Thomas Rhett singles chronology
| "Beer Can't Fix" (2020) | "Be a Light" (2020) | "What's Your Country Song" (2020) |

Reba McEntire singles chronology
| "Freedom" (2019) | "Be a Light" (2020) | "Does He Love You" (2021) |

Hillary Scott singles chronology
| "Still" (2017) | "Be a Light" (2020) |  |

Chris Tomlin singles chronology
| "Christmas Day" (2019) | "Be a Light" (2020) | "Who You Are to Me" (2020) |

Keith Urban singles chronology
| "God Whispered Your Name" (2020) | "Be a Light" (2020) | "Polaroid" (2020) |

= Be a Light =

2020 single by various artists

"Be a Light" is a song recorded by American country music singer Thomas Rhett and featuring guest vocals from Reba McEntire, Hillary Scott, Chris Tomlin, and Keith Urban.

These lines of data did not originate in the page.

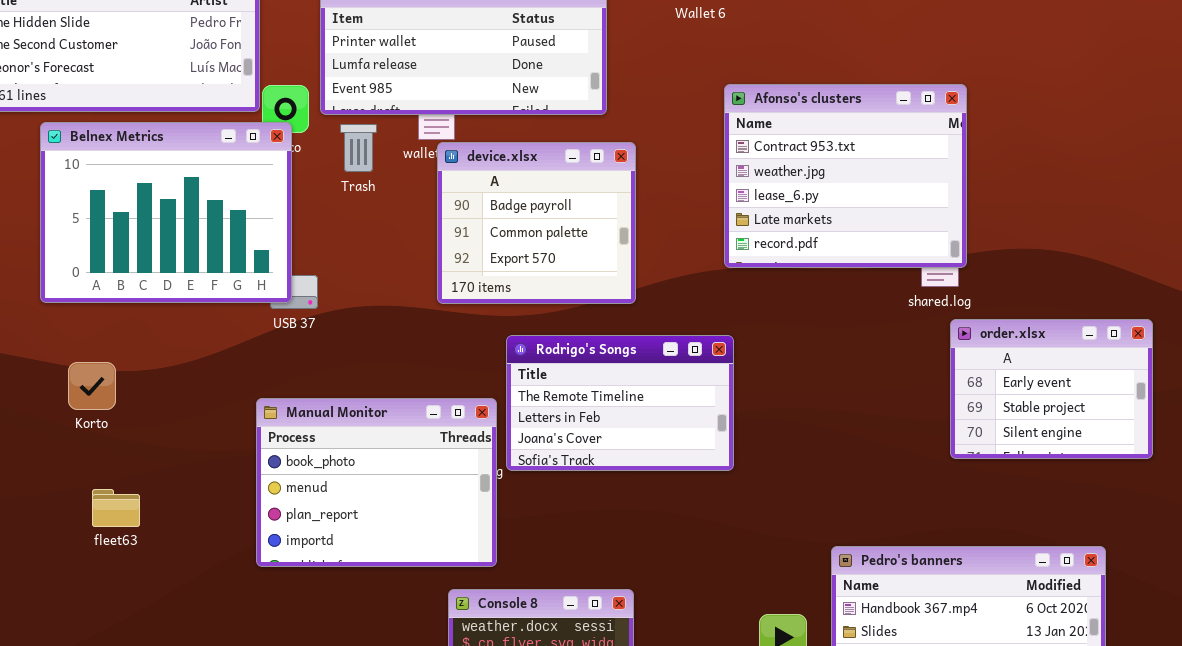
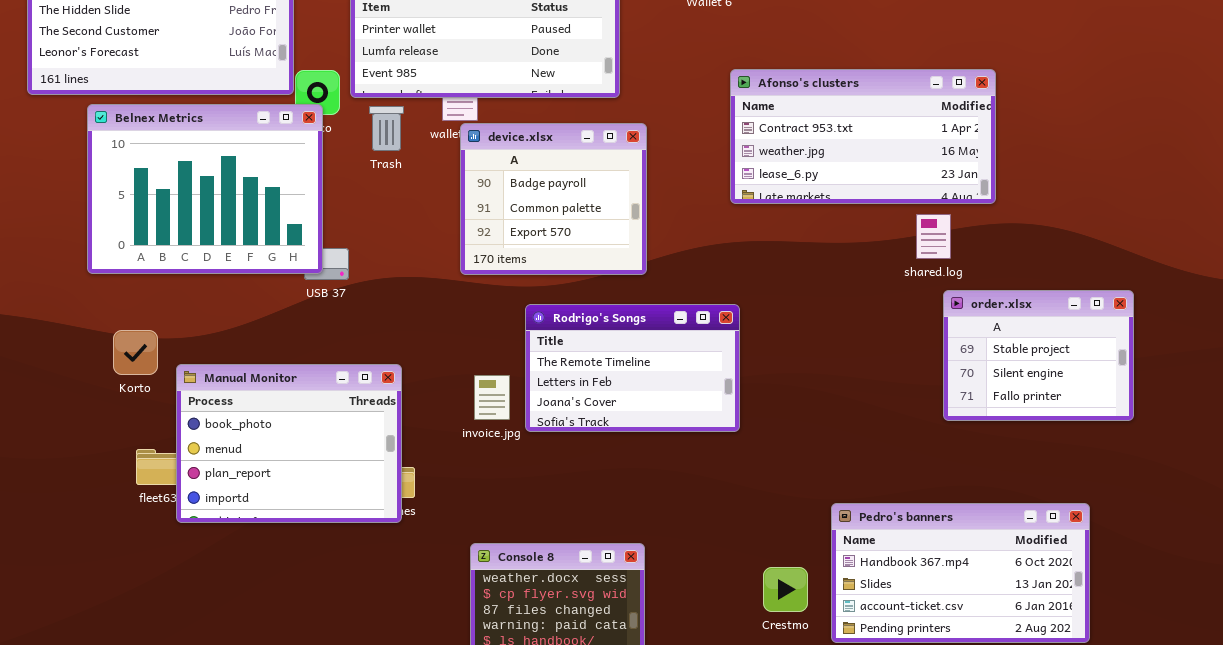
Afonso's clusters: [724,84,967,268] -> [730,69,996,204], resized
order.xlsx: [950,319,1153,459] -> [943,290,1134,421], scrolled down 1 row
Manual Monitor: [256,398,497,567] -> [176,364,402,523], moved

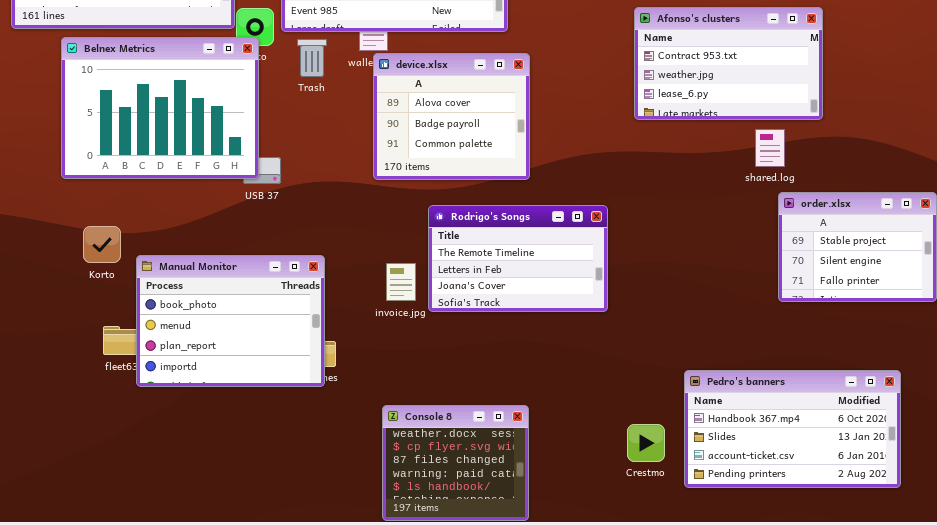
Afonso's clusters: [730,69,996,204] -> [634,7,823,120], resized
device.xlsx: [460,123,647,275] -> [373,53,530,180], scrolled up 1 row

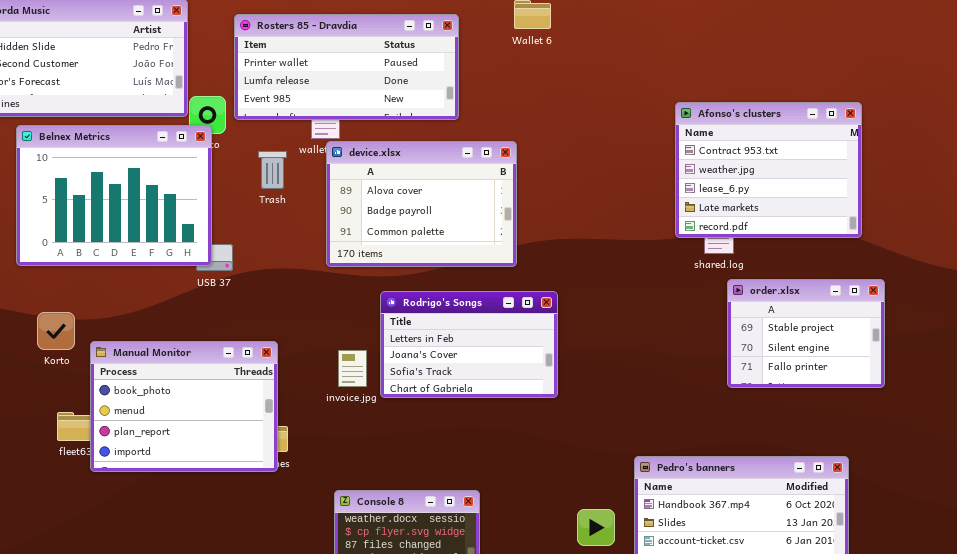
Afonso's clusters: [634,7,823,120] -> [675,102,862,238], moved, resized
Trash: [297,39,327,77] -> [258,151,287,189], moved
device.xlsx: [373,53,530,180] -> [326,141,517,267], resized
Rodrigo's Songs: [428,205,608,312] -> [380,291,558,398], scrolled down 1 row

It was released on March 30, 2020.

Rhett performed the song live at the 54th Annual Country Music Association Awards alongside McEntire and Tomlin for the first time.

==Content and history==
Rhett said that he wrote the song in 2019, but chose to release it because he thought its message would be well received in the wake of the COVID-19 pandemic. He told Billboard that the song "was really just about being a light in a dark place; being an encouragement to people." He co-wrote the song with Matt Dragstrem, Josh Thompson, and Josh Miller. The song was sent to country radio on March 30, 2020. On April 5, 2020, he performed it on ACM Presents: Our Country, a television special put on by the Academy of Country Music. Rhett also announced that proceeds from the song will be donated to the MusiCares COVID-19 Relief Fund.

==Personnel==
Credits by AllMusic

- David Angell – violin
- Monisa Angell – viola
- Jenny Bufano – violin
- Zeneba Bowers – violin
- Janet Darnall – violin
- David Davidson – violin
- Matt Dragstrem – programming
- Conni Ellisor – violin
- Alicia Engstrom – violin
- Dann Huff – electric guitar, piano, programming
- Charlie Judge – keyboards, piano
- Chris Kimmerer – drums
- Anthony LaMarchina – cello
- Betsy Lamb – viola
- Tony Lucido – bass guitar
- Reba McEntire – featured vocals
- Carole Rabinowitz-Nueun – cello
- Justin Niebank – programming
- Sari Reist – cello
- Thomas Rhett – lead vocals
- Hillary Scott – featured vocals
- Chris Tomlin – featured vocals
- Ilya Toshinsky – acoustic guitar
- Keith Urban – electric guitar, featured vocals
- Mary Kathryn Van Osdale – violin
- Derek Wells – electric guitar
- Kris Wilkinson – viola, string arrangements

==Chart performance==
Be a Light entered the US Billboard Hot 100 at number 71 on the chart dated for the week ending April 18, 2020. In doing so, it became the first entries on that chart for both Scott and Tomlin (though the former has charted repeatedly with Lady A). It is also McEntire's first top-10 hit since "Turn On the Radio" peaked at No. 1 in January 2011, and her most recent top-10 hit to date. With a peak of number 2 on the Billboard Country Airplay chart, it became Rhett's first single to miss the top spot since "Vacation" peaked at number 30 in 2016.

==Charts==

===Weekly charts===

| Chart (2020) | Peak position |
|---|---|
| Canada Hot 100 (Billboard) | 74 |
| Canada Country (Billboard) | 3 |
| US Billboard Hot 100 | 42 |
| US Country Airplay (Billboard) | 2 |
| US Hot Country Songs (Billboard) | 7 |
| US Rolling Stone Top 100 | 91 |

===Year-end charts===

| Chart (2020) | Position |
|---|---|
| US Country Airplay (Billboard) | 31 |
| US Hot Country Songs (Billboard) | 24 |

==Certifications==

| Region | Certification | Certified units/sales |
| United States (RIAA) | Platinum | 1,000,000^{‡} |
^{‡} Sales+streaming figures based on certification alone.